Looking for the perfect bird bath? Look no further.

The more aware and conscious we become of our existence, the more we come to appreciate things that run the risk of extinction. Indigenous craft, anywhere in the world, is considered priceless and while Pakistan has been rather slow in getting with the global program, it’s delightful that set-ups like Hala Kashigar have established a solid base for local artisans and their skills to be projected and promoted.

For me, the joy of subscribing to the Hala Kashigar Instagram page and spending time going through their delightful products, was beyond measure. We’re all becoming more and more aware of our craft as well as carbon footprint – we all want to be as responsible as possible – and so minimizing the use of plastic and artificial products and upping the use of clay and ceramic pottery in our homes is a must-quest. I love the urns and plates and bowls on the Hala Kashigar page but my first search was for the perfect bird bath and boy, did I find the perfect match here!

Hala Kashigar signature bird baths come in a variety of sizes, shapes and colours but with summer creeping up on us so rapidly in Karachi, I wanted a bowl with depth and of considerable size so the birds could drink as well as take a dip whenever they felt like it. I chose a mellow shade of orange to match the gul-mohar tree blossoms that fall into my garden. And of course, I was curious to learn more of the bird bath’s trail of existence.

Officially launched a couple of years ago, Hala Kashigar is the brainchild of Sindhyar Makhdoom, son of the late politician Makhdoom Amin Faheem. Hailing from Hala in rural Sindh, Sindhyar started this venture with a passion to economically empower the local artisans and preserve the crafts.

“All our products are manufactured in my personal workshop in Hala,” Sindhyar shared, in conversation with Instep. “The idea is to try to raise our craft to international standards (inshallah). My family and I all hail from Hala and my father (other than being a senior politician and poet) was also 18th spiritual leader of Sarwari Jamaat in Hala.

The first was Makhdoom Sarwar Nooh, who translated the Holy Quran in Persian and allowed many to revert back to Islam.
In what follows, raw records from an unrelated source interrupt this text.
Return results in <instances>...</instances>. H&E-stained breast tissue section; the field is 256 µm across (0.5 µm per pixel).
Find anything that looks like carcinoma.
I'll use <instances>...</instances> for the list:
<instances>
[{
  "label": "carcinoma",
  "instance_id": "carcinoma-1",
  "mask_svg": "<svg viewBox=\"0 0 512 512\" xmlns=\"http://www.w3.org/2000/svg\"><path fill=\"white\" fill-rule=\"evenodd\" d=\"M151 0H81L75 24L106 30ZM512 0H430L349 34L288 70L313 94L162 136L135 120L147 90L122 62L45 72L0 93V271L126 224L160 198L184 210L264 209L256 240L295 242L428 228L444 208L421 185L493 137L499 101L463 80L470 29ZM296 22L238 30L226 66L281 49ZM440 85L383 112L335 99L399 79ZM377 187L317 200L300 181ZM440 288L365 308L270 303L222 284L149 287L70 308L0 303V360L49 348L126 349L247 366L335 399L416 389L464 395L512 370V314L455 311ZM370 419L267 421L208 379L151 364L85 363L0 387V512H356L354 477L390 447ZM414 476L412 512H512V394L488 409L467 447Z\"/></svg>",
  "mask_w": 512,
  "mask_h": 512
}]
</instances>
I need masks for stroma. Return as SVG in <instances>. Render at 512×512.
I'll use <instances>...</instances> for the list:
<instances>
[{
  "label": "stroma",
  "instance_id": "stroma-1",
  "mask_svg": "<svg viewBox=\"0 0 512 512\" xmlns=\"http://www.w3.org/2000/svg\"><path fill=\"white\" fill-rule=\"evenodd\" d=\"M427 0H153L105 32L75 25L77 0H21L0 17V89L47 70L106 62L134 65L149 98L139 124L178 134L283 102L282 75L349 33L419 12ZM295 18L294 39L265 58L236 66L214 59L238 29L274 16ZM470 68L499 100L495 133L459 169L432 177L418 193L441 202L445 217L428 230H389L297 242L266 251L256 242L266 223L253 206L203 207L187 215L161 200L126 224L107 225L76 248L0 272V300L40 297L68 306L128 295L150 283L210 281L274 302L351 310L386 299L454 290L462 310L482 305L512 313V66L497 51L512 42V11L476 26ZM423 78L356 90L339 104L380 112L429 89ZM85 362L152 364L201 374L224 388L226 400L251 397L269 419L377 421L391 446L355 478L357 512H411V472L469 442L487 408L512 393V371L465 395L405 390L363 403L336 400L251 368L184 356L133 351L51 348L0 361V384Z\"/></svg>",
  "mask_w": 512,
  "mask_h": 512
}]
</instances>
Point being, it was in many ways through our ancestral history that many poets and local artisans made way to our village, which became a hub for trade. The first Kashi work was actually done on our family dargha (Shrine) where are loved ones have been laid to rest.”
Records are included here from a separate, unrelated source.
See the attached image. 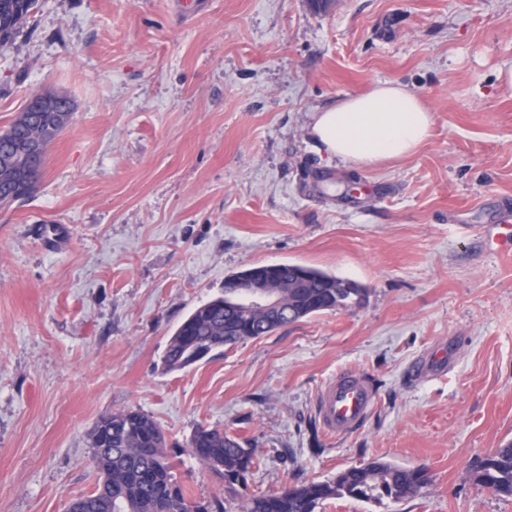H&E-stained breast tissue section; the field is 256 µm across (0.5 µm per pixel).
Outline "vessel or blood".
Masks as SVG:
<instances>
[{"instance_id":"vessel-or-blood-1","label":"vessel or blood","mask_w":512,"mask_h":512,"mask_svg":"<svg viewBox=\"0 0 512 512\" xmlns=\"http://www.w3.org/2000/svg\"><path fill=\"white\" fill-rule=\"evenodd\" d=\"M375 405L366 374L349 371L329 379L316 395V415L331 435L344 436L363 426Z\"/></svg>"}]
</instances>
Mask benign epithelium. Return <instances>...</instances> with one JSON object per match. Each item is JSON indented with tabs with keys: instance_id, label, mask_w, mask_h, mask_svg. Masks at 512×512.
<instances>
[{
	"instance_id": "7a95c632",
	"label": "benign epithelium",
	"mask_w": 512,
	"mask_h": 512,
	"mask_svg": "<svg viewBox=\"0 0 512 512\" xmlns=\"http://www.w3.org/2000/svg\"><path fill=\"white\" fill-rule=\"evenodd\" d=\"M74 110L73 101L62 94L42 92L32 97L23 108L25 112H37L35 121L39 129L32 132L20 144V148H10L0 154L8 158V154L27 160L25 166L6 164V170L15 182L23 181L29 171L34 169L46 150L48 139L54 128L65 120ZM279 267L276 264L251 265L234 276L224 280V300L232 301L244 311L246 318H258L267 313H278L284 307L282 293L277 285L276 274Z\"/></svg>"
}]
</instances>
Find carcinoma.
<instances>
[{"instance_id":"carcinoma-1","label":"carcinoma","mask_w":512,"mask_h":512,"mask_svg":"<svg viewBox=\"0 0 512 512\" xmlns=\"http://www.w3.org/2000/svg\"><path fill=\"white\" fill-rule=\"evenodd\" d=\"M37 0H0V46L10 43ZM31 115L20 112L0 142L20 139ZM37 181H21L15 196L3 192L0 205L31 196ZM306 288H284L291 321L345 307L362 293L356 284L319 269L308 268ZM218 298L194 309L171 336L162 357V370L181 371L203 356L238 343L235 314ZM95 489L76 498L82 512H316L333 498H351L378 506L417 497L428 485L421 468H406L374 458L342 470L325 481L294 485L278 493H247L246 475L258 461L251 450L219 428H199L188 452L224 481V499L192 502L178 484L166 452L165 436L149 415L130 410L100 418L91 431ZM476 485L500 497H512V442L480 459L473 471Z\"/></svg>"}]
</instances>
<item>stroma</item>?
<instances>
[{"mask_svg": "<svg viewBox=\"0 0 512 512\" xmlns=\"http://www.w3.org/2000/svg\"><path fill=\"white\" fill-rule=\"evenodd\" d=\"M512 0H38L0 47V130L45 90L75 103L38 188L0 208V512L90 492V432L138 410L193 500L223 481L188 454L219 427L253 449L252 493L373 458L427 470L399 512H512L471 466L512 441ZM407 85L434 116L410 157L327 160L312 112ZM361 298L163 372L178 325L253 264ZM375 382L364 427L328 437L318 388Z\"/></svg>", "mask_w": 512, "mask_h": 512, "instance_id": "1", "label": "stroma"}]
</instances>
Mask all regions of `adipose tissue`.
Returning <instances> with one entry per match:
<instances>
[{
  "mask_svg": "<svg viewBox=\"0 0 512 512\" xmlns=\"http://www.w3.org/2000/svg\"><path fill=\"white\" fill-rule=\"evenodd\" d=\"M432 112L405 85L384 81L313 113L318 151L362 166L413 155L431 136Z\"/></svg>",
  "mask_w": 512,
  "mask_h": 512,
  "instance_id": "1",
  "label": "adipose tissue"
}]
</instances>
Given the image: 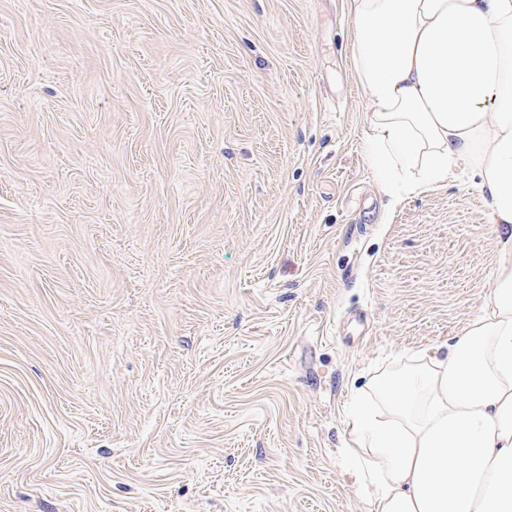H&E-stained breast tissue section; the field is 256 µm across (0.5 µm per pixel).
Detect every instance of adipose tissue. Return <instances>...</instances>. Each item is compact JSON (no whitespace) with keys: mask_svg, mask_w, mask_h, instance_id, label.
<instances>
[{"mask_svg":"<svg viewBox=\"0 0 512 512\" xmlns=\"http://www.w3.org/2000/svg\"><path fill=\"white\" fill-rule=\"evenodd\" d=\"M368 151L391 199L472 174L496 285L440 358L345 417L369 512H512V0H348Z\"/></svg>","mask_w":512,"mask_h":512,"instance_id":"adipose-tissue-1","label":"adipose tissue"}]
</instances>
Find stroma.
<instances>
[{"mask_svg": "<svg viewBox=\"0 0 512 512\" xmlns=\"http://www.w3.org/2000/svg\"><path fill=\"white\" fill-rule=\"evenodd\" d=\"M345 0H0V512H368L345 414L496 278L378 188Z\"/></svg>", "mask_w": 512, "mask_h": 512, "instance_id": "stroma-1", "label": "stroma"}]
</instances>
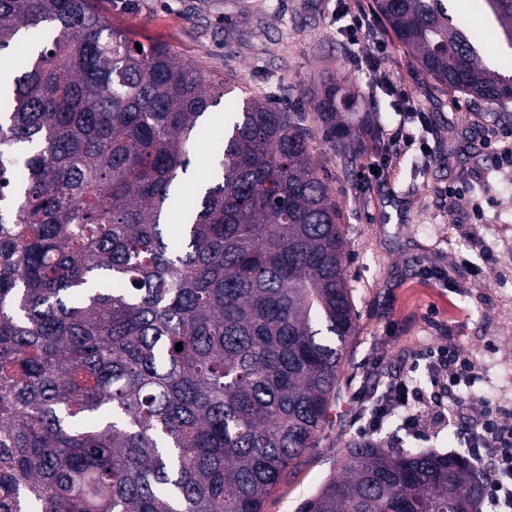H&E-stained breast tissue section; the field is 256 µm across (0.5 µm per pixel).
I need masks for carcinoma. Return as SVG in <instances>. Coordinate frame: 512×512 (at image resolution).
I'll return each mask as SVG.
<instances>
[{
  "instance_id": "1",
  "label": "carcinoma",
  "mask_w": 512,
  "mask_h": 512,
  "mask_svg": "<svg viewBox=\"0 0 512 512\" xmlns=\"http://www.w3.org/2000/svg\"><path fill=\"white\" fill-rule=\"evenodd\" d=\"M473 106L512 75L448 0H375ZM512 49V0H484ZM0 512H263L315 447L355 328L340 207L295 112L112 28L95 0H0ZM316 119L351 150L360 94ZM213 165L187 200L198 145ZM182 350H175L176 344ZM462 454L351 442L298 512H478Z\"/></svg>"
}]
</instances>
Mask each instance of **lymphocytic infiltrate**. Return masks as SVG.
Returning a JSON list of instances; mask_svg holds the SVG:
<instances>
[{
    "instance_id": "lymphocytic-infiltrate-1",
    "label": "lymphocytic infiltrate",
    "mask_w": 512,
    "mask_h": 512,
    "mask_svg": "<svg viewBox=\"0 0 512 512\" xmlns=\"http://www.w3.org/2000/svg\"><path fill=\"white\" fill-rule=\"evenodd\" d=\"M426 359L431 381L442 388V396L424 399L413 376H391L383 390L357 394L354 419L361 433L375 434L394 419L417 437L445 418L466 419L461 438L471 459L490 466L484 502L489 512H512V412L481 409L477 397L458 394V387L471 384L478 371L477 364L459 350L440 347L428 351Z\"/></svg>"
}]
</instances>
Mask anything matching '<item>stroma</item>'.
Listing matches in <instances>:
<instances>
[{"label": "stroma", "instance_id": "1", "mask_svg": "<svg viewBox=\"0 0 512 512\" xmlns=\"http://www.w3.org/2000/svg\"><path fill=\"white\" fill-rule=\"evenodd\" d=\"M113 28L141 44L168 46L212 76L233 78L235 98L263 94L301 113L314 131L310 154L339 204L356 328L339 367L317 447L308 449L263 512H298L335 473L336 458L361 433L355 392L384 374L421 372L428 348L455 346L475 361L512 364V118L448 94L397 40L377 54L371 37L351 43L341 0H99ZM390 71L425 121L394 111L376 87L371 58ZM347 74L374 104L347 161L316 130L310 91L325 70ZM412 134L393 145L390 133ZM383 169L368 180L369 167ZM461 193L448 203L449 188ZM483 270L473 278L471 266ZM449 419L413 438L390 422L373 437L390 448L457 450Z\"/></svg>", "mask_w": 512, "mask_h": 512}]
</instances>
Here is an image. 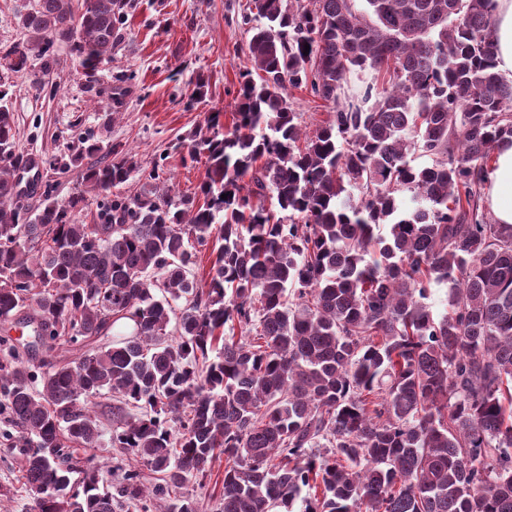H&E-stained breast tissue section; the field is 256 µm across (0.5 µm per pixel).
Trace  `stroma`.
<instances>
[{
  "label": "stroma",
  "mask_w": 512,
  "mask_h": 512,
  "mask_svg": "<svg viewBox=\"0 0 512 512\" xmlns=\"http://www.w3.org/2000/svg\"><path fill=\"white\" fill-rule=\"evenodd\" d=\"M122 38L101 73L104 84L121 89L112 106V124L103 128L97 105L83 94L82 76L66 45L55 92L35 96L28 77L16 80L12 98L17 142L22 151L53 154L65 145L63 133L75 120L106 142L135 153L142 163L168 153L176 193L197 192L205 163L185 165L181 149L205 128L212 112L230 128L249 39L240 20L252 0H127ZM208 84L205 98L187 106L197 78Z\"/></svg>",
  "instance_id": "stroma-1"
}]
</instances>
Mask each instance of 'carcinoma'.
Returning a JSON list of instances; mask_svg holds the SVG:
<instances>
[{
  "mask_svg": "<svg viewBox=\"0 0 512 512\" xmlns=\"http://www.w3.org/2000/svg\"><path fill=\"white\" fill-rule=\"evenodd\" d=\"M365 2L255 0L231 129L214 112L188 146L206 158L192 196L161 188L167 156L144 166L89 133L51 159L18 148L15 78L36 62L35 89L58 88L55 40L112 100L100 71L127 3L19 11L27 39L0 51V321L37 340L6 348L0 413L32 512H198L180 490L219 453V512H512V225L484 206L512 145L496 3ZM367 69L386 85L341 105ZM303 85L336 107L311 135L288 96ZM87 158L58 201L52 175ZM135 176L139 192H112ZM61 343L76 359L31 366ZM106 445L110 489L91 454Z\"/></svg>",
  "mask_w": 512,
  "mask_h": 512,
  "instance_id": "cac0c4a2",
  "label": "carcinoma"
}]
</instances>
What makes Hala Kashigar products stand out is obviously the craft but also the design that smartly combines tradition with contemporary trends. It’s not obsolete and doesn’t look dated.

“If I had to choose a favourite, it would probably be our handcrafted stools, tall planters and 3-tier fountains,” Sindhiyar says.

I do hope that my orange bird bath becomes a favourite for the birds too!